Description of the task: Out of all the lines below, count those with the word "blue". Give the number only.

--------------------

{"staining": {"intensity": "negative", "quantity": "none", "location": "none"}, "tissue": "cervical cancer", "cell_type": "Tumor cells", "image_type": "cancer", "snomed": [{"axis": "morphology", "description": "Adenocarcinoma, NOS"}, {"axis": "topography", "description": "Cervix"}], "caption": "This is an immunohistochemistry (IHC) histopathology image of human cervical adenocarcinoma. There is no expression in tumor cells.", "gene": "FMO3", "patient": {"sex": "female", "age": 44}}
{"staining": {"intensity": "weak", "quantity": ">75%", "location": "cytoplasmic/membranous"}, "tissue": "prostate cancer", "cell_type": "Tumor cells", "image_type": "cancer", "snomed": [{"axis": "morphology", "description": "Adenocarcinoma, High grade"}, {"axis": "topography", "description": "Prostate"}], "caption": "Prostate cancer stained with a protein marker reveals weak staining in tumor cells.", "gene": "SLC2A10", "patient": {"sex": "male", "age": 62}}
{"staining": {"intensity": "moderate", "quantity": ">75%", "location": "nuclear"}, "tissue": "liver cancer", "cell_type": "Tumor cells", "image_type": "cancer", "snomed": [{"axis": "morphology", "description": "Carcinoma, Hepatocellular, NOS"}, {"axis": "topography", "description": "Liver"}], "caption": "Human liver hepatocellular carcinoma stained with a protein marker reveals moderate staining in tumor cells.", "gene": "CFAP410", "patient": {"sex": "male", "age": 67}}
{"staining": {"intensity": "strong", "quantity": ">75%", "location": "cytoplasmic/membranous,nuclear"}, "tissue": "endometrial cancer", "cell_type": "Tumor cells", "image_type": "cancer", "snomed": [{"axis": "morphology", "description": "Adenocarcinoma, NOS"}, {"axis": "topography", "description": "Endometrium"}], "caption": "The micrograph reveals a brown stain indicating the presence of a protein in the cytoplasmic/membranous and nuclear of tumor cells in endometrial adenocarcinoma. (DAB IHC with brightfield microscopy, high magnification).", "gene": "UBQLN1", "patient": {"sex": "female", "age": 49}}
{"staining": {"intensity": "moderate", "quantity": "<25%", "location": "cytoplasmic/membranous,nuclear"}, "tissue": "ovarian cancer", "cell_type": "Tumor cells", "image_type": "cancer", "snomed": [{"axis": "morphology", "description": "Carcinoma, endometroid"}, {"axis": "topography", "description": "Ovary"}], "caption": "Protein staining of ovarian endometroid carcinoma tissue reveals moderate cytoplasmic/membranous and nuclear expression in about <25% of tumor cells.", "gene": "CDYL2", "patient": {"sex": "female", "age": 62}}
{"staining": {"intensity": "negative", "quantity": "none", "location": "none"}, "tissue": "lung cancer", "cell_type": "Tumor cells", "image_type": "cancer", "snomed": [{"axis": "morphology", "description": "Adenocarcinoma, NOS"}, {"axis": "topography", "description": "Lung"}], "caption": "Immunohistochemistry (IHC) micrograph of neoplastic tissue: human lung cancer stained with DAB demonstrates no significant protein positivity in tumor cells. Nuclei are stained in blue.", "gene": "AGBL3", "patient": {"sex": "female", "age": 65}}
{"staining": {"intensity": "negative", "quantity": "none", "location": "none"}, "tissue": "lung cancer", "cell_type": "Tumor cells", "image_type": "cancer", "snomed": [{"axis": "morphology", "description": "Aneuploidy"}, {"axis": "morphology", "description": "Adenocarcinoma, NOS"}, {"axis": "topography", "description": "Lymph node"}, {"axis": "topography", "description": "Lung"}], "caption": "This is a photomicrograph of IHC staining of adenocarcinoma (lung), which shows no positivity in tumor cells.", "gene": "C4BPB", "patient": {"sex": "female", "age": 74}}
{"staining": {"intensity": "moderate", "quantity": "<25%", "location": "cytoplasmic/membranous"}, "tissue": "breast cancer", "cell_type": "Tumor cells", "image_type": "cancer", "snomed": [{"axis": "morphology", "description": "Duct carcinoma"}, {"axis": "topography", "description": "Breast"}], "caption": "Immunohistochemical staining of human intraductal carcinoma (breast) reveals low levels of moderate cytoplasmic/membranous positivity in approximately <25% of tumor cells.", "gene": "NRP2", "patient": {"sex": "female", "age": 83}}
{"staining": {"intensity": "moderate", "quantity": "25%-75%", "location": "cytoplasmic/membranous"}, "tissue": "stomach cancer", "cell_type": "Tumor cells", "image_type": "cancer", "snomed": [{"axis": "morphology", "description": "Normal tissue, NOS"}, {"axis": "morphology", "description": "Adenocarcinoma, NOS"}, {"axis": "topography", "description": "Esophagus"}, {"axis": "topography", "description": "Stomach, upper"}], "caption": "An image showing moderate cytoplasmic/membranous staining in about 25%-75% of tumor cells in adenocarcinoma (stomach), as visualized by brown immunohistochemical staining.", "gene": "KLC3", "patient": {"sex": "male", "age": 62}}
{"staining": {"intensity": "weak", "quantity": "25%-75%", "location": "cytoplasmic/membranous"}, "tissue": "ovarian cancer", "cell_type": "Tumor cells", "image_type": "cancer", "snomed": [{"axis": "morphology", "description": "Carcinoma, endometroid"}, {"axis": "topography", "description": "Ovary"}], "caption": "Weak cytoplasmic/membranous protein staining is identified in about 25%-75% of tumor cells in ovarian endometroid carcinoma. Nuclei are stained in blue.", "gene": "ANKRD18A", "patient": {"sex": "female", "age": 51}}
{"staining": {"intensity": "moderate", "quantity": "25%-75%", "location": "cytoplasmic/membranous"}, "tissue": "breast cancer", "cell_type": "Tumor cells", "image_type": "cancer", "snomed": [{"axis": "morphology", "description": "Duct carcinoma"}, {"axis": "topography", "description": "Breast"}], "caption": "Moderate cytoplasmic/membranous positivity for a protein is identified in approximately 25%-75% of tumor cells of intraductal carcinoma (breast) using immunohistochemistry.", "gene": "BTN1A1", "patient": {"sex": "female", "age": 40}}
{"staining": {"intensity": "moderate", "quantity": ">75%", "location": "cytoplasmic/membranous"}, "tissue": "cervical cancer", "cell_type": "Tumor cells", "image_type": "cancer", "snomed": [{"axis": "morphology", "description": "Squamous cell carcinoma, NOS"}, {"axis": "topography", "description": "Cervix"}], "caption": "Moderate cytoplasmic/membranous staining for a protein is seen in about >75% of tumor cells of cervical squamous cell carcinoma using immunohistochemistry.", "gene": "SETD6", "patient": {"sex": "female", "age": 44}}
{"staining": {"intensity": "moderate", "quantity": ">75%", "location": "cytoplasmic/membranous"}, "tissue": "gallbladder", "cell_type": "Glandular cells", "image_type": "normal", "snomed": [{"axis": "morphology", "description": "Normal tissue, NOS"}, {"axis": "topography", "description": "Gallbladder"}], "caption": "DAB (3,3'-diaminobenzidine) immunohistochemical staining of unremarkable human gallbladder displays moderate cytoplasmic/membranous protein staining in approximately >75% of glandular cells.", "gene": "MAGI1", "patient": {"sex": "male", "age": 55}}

--------------------

Solution: 2